The Impressionist movement of the late 19th century takes its name from French artist Claude Monet’s moody, dreamlike painting “Impression, Soleil Levant” (“Impression, Sunrise”). Now, Texas State University astronomer and physics professor Donald Olson has applied his distinctive brand of celestial sleuthing to Monet’s masterpiece, uncovering new details about the painting’s origins and resolving some long-standing controversies over what the canvas depicts and when it was painted.
Olson’s findings are published by the Musée Marmottan Monet of Paris, France, in “Monet’s ‘Impression Sunrise’: The Biography of a Painting,” the catalog of the museum’s major Monet exhibition running Sept. 18, 2014, to Jan. 18, 2015.
A ROOM WITH A VIEW
“For several other Monet paintings from Le Havre, we can be certain that the artist depicted the topography of the port accurately,” Olson said. “’Impression, Soleil Levant’ likewise appears to be an accurate representation of a sparkling glitter path extending across the waters of the harbor, beneath a solar disk seen through the mist accompanying a late fall or winter sunrise.”
Monet dated his signature with a “72” on the painting, but some subsequent catalogs dismiss that number and date the painting to 1873, assuming that Monet had worked in Le Havre during the spring of that year.

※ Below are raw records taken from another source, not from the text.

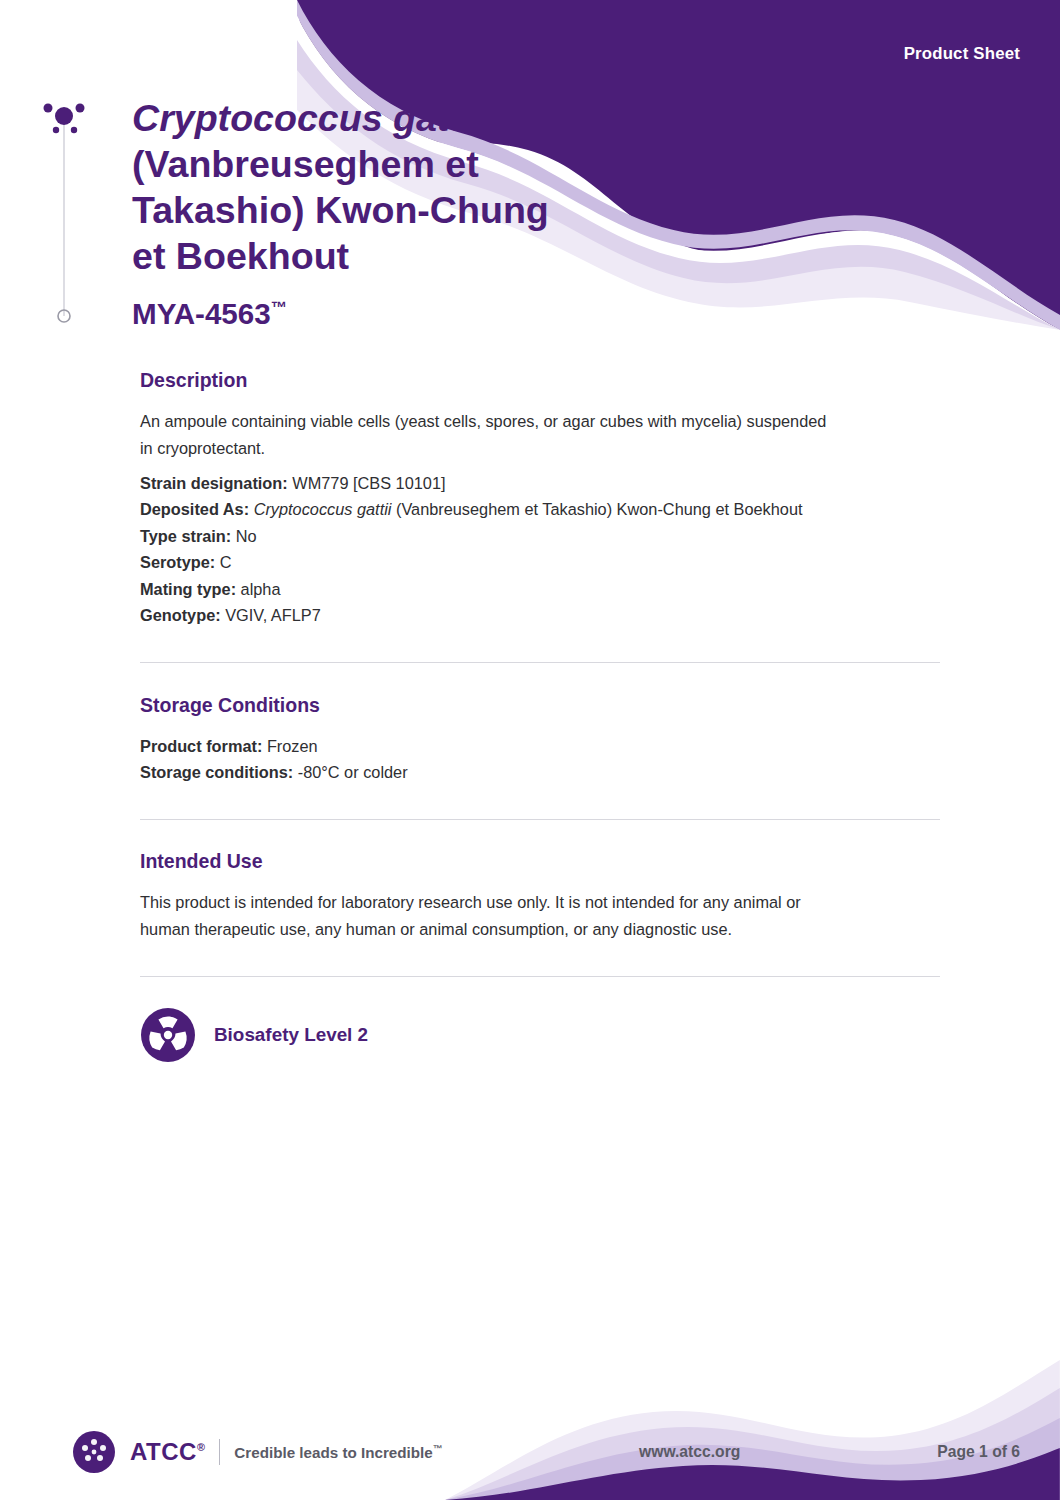Product Sheet
Cryptococcus gattii (Vanbreuseghem et Takashio) Kwon-Chung et Boekhout
MYA-4563™
Description
An ampoule containing viable cells (yeast cells, spores, or agar cubes with mycelia) suspended in cryoprotectant.
Strain designation: WM779 [CBS 10101]
Deposited As: Cryptococcus gattii (Vanbreuseghem et Takashio) Kwon-Chung et Boekhout
Type strain: No
Serotype: C
Mating type: alpha
Genotype: VGIV, AFLP7
Storage Conditions
Product format: Frozen
Storage conditions: -80°C or colder
Intended Use
This product is intended for laboratory research use only. It is not intended for any animal or human therapeutic use, any human or animal consumption, or any diagnostic use.
Biosafety Level 2
ATCC® Credible leads to Incredible™
www.atcc.org
Page 1 of 6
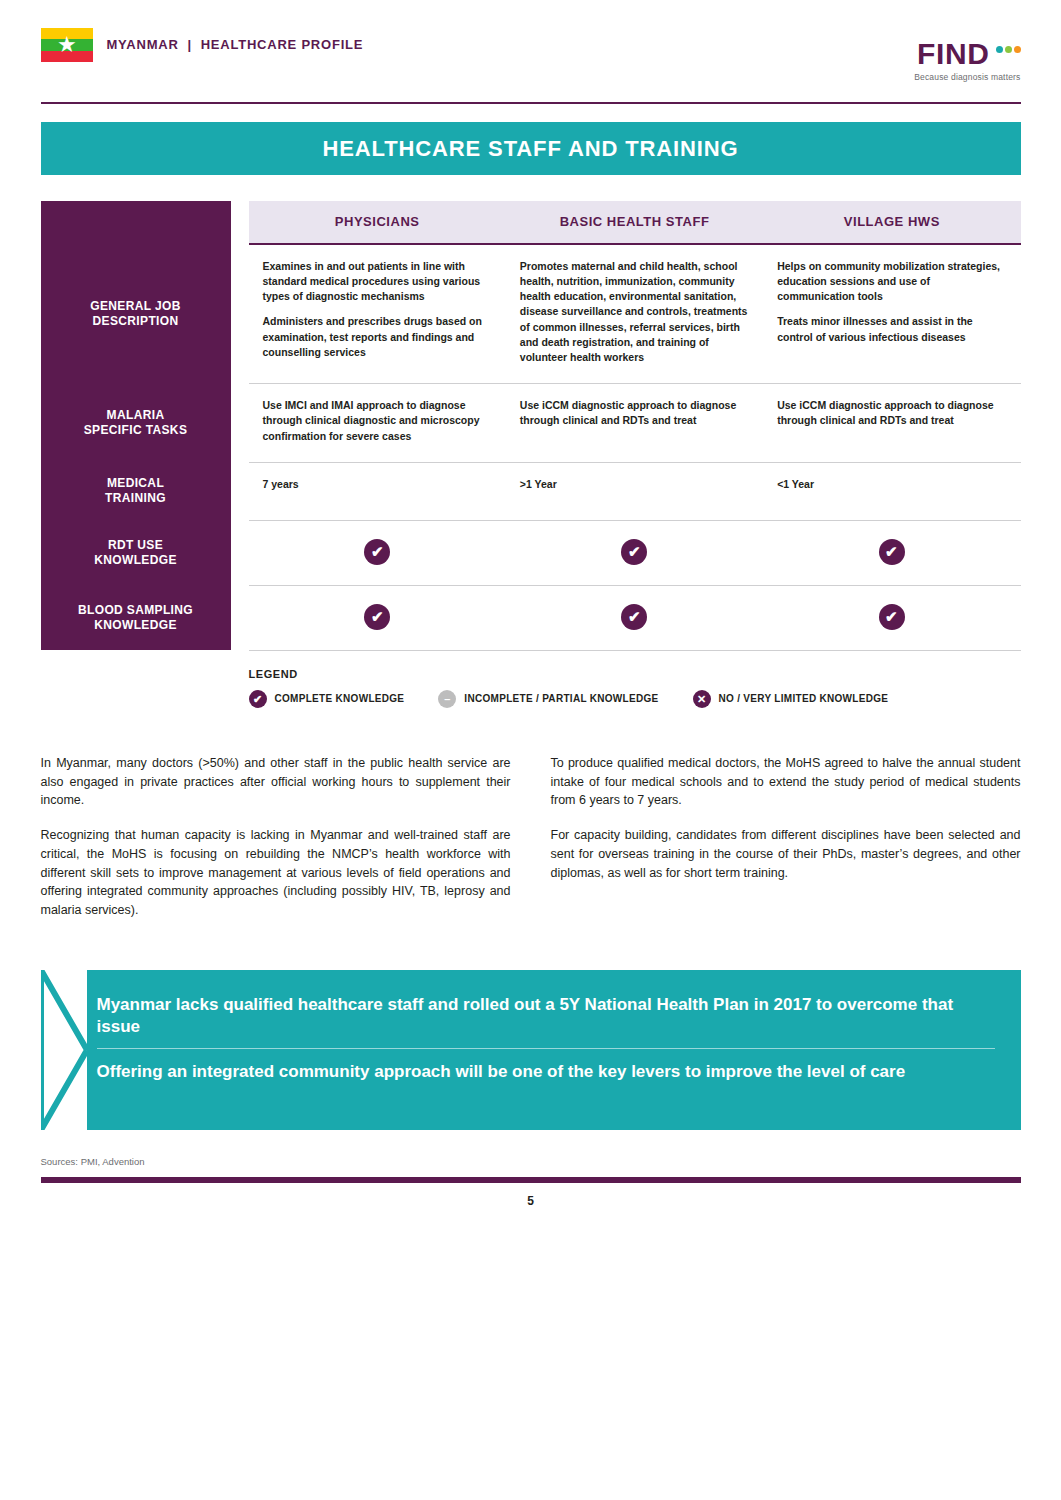★
MYANMAR | HEALTHCARE PROFILE
FIND
Because diagnosis matters
HEALTHCARE STAFF AND TRAINING
| | | PHYSICIANS | BASIC HEALTH STAFF | VILLAGE HWs |
| --- | --- | --- | --- | --- |
| GENERAL JOB DESCRIPTION | | Examines in and out patients in line with standard medical procedures using various types of diagnostic mechanisms Administers and prescribes drugs based on examination, test reports and findings and counselling services | Promotes maternal and child health, school health, nutrition, immunization, community health education, environmental sanitation, disease surveillance and controls, treatments of common illnesses, referral services, birth and death registration, and training of volunteer health workers | Helps on community mobilization strategies, education sessions and use of communication tools Treats minor illnesses and assist in the control of various infectious diseases |
| MALARIA SPECIFIC TASKS | | Use IMCI and IMAI approach to diagnose through clinical diagnostic and microscopy confirmation for severe cases | Use iCCM diagnostic approach to diagnose through clinical and RDTs and treat | Use iCCM diagnostic approach to diagnose through clinical and RDTs and treat |
| MEDICAL TRAINING | | 7 years | >1 Year | <1 Year |
| RDT USE KNOWLEDGE | | ✔ | ✔ | ✔ |
| BLOOD SAMPLING KNOWLEDGE | | ✔ | ✔ | ✔ |
LEGEND
✔COMPLETE KNOWLEDGE
–INCOMPLETE / PARTIAL KNOWLEDGE
✕NO / VERY LIMITED KNOWLEDGE
In Myanmar, many doctors (>50%) and other staff in the public health service are also engaged in private practices after official working hours to supplement their income.
Recognizing that human capacity is lacking in Myanmar and well-trained staff are critical, the MoHS is focusing on rebuilding the NMCP’s health workforce with different skill sets to improve management at various levels of field operations and offering integrated community approaches (including possibly HIV, TB, leprosy and malaria services).
To produce qualified medical doctors, the MoHS agreed to halve the annual student intake of four medical schools and to extend the study period of medical students from 6 years to 7 years.
For capacity building, candidates from different disciplines have been selected and sent for overseas training in the course of their PhDs, master’s degrees, and other diplomas, as well as for short term training.
Myanmar lacks qualified healthcare staff and rolled out a 5Y National Health Plan in 2017 to overcome that issue
Offering an integrated community approach will be one of the key levers to improve the level of care
Sources: PMI, Advention
5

The hazy nature of the image further confused the issue, with various sources disagreeing regarding the season of the year depicted and the direction of Monet’s view. Several influential art historians even insisted that the canvas depicted a sunset, not a sunrise. Monet himself helped to resolve some of the uncertainty in an interview from 1898:
“I had submitted something done in Le Havre, from my window, the Sun in the mist and a few masts of ships in the foreground…. They asked me the title for the catalog; it could not really pass for a view of Le Havre, so I replied: ‘Put Impression.’ From that came ‘Impressionism,’ and the jokes proliferated.”
Olson began his work by consulting 19th-century maps and collecting more than 400 vintage photographs of Le Havre. One especially clear and detailed photograph made it possible to identify the precise hotel room from which Monet worked. Olson confirmed the view from the room to the southeast matched that of the painting and subsequently calculated the Sun’s position over the harbor—roughly 20 to 30 minutes after sunrise. To further narrow the possible dates, Olson then looked at the tides. Since the large sailing ships could only enter and exit the shallow outer harbor during a few hours near of high tide, he used computer algorithms to calculate the tides of that era. The result was 19 possible dates in late January and mid-November of 1872 and 1873 when the Sun and tides corresponded with the painting.
WHAT’S THE WEATHER LIKE?
Weather reports were the next clue in Olson’s detective work.
“Meteorological observations allow us to reject some of the proposed dates, because of the bad weather common on the Normandy coast during the late fall and winter months,” Olson explained. “Weather archives also can identify some dates when the sky conditions match the appearance in ‘Impression, Soleil Levant.’”
Six dates remained after eliminating those with stormy, rainy or windy weather and heavy seas. To narrow the field even further, Olson examined the smoke columns rising over the harbor on the left side of the painting. The smoke appears to be blowing to the right, which would indicate a wind from the east. Two remaining dates record an east wind: Nov. 13, 1872, and Jan. 25, 1873.
An essay by art historian Géraldine Lefebvre in the exhibition catalog gives reasons for preferring the year 1872—matching the original date “72” painted by Monet next to his signature on the canvas—and the combined analysis points to Nov. 13, 1872, at 7:35 a.m. local mean time, as the definitive date and time when Monet created “Impression, Soleil Levant.”